• **REQUIREMENTS**
1. Write out, word for word, the part of the article on Carlos Powery Ebanks's years in Cuban jails that opens with "Jailed in Cuba" and closes with "Cuba, he explained.".
2. Continue the article about Carlos Powery Ebanks's imprisonment in Cuba, picking up after its final sentence.
─── READING PASSAGE ───
Jailed in Cuba For Ten Years

Carlos Powery Ebanks, a Cuban dissident who spent
time in jail.
Monday, August 8, 2005
Carlos Powery Ebanks claims he was arrested by the Cuban State Security in
1980 and spent the next ten years as a political prisoner inside Cuban jails.
Mr Ebanks told Cayman Net News that, like many people in Cuba, he is of
Cayman descent. He was imprisoned, he said, for espionage and sedition.
“From when I was a child, they started provoking everyone that was an
“English descendent”, a term that covers people with family from the Caymans
and Caribbean countries other than Cuba, he explained.
When Fidel Castro, Cuba’s communist dictator, came to power in 1959, he
started to take over the whole of Cuba slowly. After his regime had
established authority, they started “going after” the Spanish community within
the island, and then the “English”, recalled Mr Ebanks.
“Going after” he explained as trying to control people and change the way
they lived. They set up spies in the communities so they could find out
everything that everybody did, said Mr Ebanks.
School children were taken out of school to teach them how to carry
weapons. They were taught to march like an army. They were indoctrinated with
communism.
Mr Ebanks said he was born 27 December 1959, the same year as Castro’s
Revolution. However, he insisted he was one of those that the authorities
could not brainwash into acceptance.
He became adept at listening and getting information, though he was not
working for anyone, he said. Nobody suspected a young kid and he was able to
sit with older men while they had a few glasses of wine and talked, all the
time getting closer to Cuban Intelligence, he said.
Another source of information was foreign military personnel, posted in
Cuba and trusted by the Government, who made extra cash on the black market.
─── LISTING ───
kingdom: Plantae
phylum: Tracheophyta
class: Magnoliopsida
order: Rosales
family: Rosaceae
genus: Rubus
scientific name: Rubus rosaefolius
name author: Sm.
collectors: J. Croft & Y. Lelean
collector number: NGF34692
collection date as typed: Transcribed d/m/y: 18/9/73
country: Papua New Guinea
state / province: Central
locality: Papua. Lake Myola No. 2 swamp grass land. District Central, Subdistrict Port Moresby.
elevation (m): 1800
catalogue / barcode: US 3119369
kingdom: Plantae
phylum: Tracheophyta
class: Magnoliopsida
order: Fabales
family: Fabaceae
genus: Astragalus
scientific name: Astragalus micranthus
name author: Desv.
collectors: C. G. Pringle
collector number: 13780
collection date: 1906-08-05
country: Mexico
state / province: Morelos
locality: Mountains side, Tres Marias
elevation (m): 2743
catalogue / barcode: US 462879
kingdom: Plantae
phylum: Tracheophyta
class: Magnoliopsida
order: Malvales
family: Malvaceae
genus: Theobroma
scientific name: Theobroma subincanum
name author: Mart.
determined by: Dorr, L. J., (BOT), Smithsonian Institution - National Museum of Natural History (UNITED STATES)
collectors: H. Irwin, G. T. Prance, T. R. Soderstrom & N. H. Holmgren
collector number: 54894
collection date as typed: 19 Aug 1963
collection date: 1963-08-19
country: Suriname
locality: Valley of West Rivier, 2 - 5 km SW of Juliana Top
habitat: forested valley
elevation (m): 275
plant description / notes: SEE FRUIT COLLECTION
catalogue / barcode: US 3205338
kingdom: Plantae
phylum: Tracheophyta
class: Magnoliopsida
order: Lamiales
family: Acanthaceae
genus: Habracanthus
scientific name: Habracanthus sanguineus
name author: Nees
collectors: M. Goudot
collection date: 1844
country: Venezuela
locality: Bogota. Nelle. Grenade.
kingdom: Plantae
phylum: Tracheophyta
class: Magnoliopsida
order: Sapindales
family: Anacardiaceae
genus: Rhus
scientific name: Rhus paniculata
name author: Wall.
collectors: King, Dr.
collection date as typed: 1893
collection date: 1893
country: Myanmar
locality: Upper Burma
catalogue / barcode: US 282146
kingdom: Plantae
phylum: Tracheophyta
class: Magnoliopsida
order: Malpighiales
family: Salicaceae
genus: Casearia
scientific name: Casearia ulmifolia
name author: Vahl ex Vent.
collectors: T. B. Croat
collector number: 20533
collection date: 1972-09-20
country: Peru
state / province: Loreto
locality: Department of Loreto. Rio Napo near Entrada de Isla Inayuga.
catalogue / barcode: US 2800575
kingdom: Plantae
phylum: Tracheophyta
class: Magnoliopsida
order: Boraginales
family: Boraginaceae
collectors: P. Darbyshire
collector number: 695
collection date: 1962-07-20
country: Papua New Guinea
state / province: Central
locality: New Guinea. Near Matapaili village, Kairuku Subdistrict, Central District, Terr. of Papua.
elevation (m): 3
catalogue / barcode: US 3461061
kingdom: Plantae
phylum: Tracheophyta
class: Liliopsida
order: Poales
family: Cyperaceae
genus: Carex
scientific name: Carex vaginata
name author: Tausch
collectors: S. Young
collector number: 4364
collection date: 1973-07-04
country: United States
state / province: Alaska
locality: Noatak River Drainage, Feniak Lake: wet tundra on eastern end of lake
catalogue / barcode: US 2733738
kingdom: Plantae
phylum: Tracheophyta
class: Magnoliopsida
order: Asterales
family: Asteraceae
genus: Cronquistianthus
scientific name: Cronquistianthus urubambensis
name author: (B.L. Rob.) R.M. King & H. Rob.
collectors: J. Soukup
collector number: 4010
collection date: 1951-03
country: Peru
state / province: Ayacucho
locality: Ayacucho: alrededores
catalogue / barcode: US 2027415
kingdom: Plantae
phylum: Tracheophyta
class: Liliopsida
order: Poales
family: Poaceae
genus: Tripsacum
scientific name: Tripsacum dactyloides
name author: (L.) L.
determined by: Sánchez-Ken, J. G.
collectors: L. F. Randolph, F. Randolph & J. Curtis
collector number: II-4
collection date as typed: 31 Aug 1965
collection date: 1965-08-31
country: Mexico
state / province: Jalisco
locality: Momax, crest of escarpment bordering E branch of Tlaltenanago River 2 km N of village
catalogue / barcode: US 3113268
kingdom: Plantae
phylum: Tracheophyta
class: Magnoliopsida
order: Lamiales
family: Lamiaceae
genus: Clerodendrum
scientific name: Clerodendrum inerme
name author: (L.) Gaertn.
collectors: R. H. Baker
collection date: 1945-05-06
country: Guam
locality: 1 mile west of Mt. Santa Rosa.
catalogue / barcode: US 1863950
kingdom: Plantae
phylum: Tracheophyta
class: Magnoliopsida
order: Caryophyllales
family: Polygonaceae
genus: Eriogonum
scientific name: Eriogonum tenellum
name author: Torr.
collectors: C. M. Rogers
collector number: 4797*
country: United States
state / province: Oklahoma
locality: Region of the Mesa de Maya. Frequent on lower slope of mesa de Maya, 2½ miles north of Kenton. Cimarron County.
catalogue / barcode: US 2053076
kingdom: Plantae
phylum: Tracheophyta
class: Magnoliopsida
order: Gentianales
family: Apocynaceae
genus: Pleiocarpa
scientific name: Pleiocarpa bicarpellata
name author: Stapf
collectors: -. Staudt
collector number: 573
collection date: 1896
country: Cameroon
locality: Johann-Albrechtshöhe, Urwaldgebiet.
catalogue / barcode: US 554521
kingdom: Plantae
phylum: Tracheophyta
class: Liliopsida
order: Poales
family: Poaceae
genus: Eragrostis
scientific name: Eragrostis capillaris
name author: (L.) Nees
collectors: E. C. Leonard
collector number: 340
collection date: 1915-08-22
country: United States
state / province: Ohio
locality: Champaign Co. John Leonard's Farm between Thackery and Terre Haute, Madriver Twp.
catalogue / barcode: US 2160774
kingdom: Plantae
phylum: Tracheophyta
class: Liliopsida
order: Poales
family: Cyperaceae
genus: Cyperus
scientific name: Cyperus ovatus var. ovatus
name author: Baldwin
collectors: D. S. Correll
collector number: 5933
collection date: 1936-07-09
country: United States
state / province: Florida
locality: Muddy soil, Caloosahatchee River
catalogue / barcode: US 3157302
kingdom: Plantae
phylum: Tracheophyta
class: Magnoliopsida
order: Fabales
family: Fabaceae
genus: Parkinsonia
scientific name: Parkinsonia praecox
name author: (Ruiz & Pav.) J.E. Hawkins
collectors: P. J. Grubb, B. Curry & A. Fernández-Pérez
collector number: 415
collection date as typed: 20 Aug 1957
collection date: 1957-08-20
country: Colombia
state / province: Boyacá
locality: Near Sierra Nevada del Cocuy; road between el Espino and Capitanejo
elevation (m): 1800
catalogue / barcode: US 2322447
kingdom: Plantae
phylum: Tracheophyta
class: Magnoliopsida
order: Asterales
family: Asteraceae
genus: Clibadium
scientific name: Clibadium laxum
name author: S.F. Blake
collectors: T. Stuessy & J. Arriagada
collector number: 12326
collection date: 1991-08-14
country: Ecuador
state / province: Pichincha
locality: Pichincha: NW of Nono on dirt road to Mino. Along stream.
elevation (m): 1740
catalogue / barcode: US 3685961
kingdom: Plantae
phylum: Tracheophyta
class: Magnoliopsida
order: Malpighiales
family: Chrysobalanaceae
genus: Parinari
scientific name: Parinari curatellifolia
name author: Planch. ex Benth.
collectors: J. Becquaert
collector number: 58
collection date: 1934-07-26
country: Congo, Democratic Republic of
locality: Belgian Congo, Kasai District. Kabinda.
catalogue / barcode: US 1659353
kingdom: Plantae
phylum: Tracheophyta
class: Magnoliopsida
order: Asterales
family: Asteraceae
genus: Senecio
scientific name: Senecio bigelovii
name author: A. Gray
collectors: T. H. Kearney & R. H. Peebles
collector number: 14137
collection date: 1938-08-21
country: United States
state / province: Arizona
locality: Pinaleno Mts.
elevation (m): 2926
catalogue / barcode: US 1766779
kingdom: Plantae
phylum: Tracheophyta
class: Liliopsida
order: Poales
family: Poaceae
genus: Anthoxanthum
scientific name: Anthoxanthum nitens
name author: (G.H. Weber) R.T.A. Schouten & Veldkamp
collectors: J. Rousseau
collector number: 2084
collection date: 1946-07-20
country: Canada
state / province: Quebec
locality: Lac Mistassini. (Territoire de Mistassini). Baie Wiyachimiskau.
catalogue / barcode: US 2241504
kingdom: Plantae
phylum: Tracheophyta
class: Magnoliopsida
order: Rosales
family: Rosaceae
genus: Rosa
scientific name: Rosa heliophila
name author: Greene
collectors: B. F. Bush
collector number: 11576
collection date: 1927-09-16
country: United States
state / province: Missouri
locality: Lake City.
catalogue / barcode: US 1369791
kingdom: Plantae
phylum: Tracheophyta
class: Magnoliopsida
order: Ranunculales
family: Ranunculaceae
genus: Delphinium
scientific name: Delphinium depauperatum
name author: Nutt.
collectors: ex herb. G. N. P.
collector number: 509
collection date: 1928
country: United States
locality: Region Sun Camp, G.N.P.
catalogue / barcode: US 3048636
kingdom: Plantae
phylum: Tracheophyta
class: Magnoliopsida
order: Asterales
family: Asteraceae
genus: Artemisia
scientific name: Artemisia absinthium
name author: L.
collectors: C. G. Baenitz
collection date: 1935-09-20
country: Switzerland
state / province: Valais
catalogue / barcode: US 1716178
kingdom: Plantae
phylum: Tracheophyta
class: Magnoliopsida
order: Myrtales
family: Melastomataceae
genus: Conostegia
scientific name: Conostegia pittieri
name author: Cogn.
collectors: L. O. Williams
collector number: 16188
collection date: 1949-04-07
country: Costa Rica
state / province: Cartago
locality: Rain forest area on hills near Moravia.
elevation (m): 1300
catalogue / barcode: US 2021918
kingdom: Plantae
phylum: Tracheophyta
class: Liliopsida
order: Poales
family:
───
• **RESPONSES TO THE TASKS**
1.
Jailed in Cuba For Ten Years

Carlos Powery Ebanks, a Cuban dissident who spent
time in jail.
Monday, August 8, 2005
Carlos Powery Ebanks claims he was arrested by the Cuban State Security in
1980 and spent the next ten years as a political prisoner inside Cuban jails.
Mr Ebanks told Cayman Net News that, like many people in Cuba, he is of
Cayman descent. He was imprisoned, he said, for espionage and sedition.
“From when I was a child, they started provoking everyone that was an
“English descendent”, a term that covers people with family from the Caymans
and Caribbean countries other than Cuba, he explained.

2.
One, a French friend of his, brought him a scanner for the telephone channels.
Through this gathering of information, he found out that, should the US
have invaded Cuba, there were plans to arrest all the “English” families,
including the ones in the army. His aim was to forge a protection for his
people if anything went wrong.
“In that system, you don’t know what can happen,” he said. According to Mr
Ebanks, they were also plotting against Jamaica and wanted to turn that island
into a totalitarian state.
For six years, he trained friends and relatives, he said, and built up a
large organization, though he claimed to Net News that it did not have a name.
He said he even had people in the Cuban army, though he would not say how many
people were a part of this organization.
When they arrested him on 19 April 1980, they also arrested many of the
“English”, including a young man who used to control weapons in military
headquarters.
“I had trained this kid since he was eleven years old,” he said.
Mr Ebanks said he was tried as a civilian by a military tribunal and
sentenced to 16 years imprisonment. His sentence was the longest of those
arrested, he said.
Initially, they took him to a high security Intelligence unit called Villa
Mavista in Havana, where he was interrogated for eight months.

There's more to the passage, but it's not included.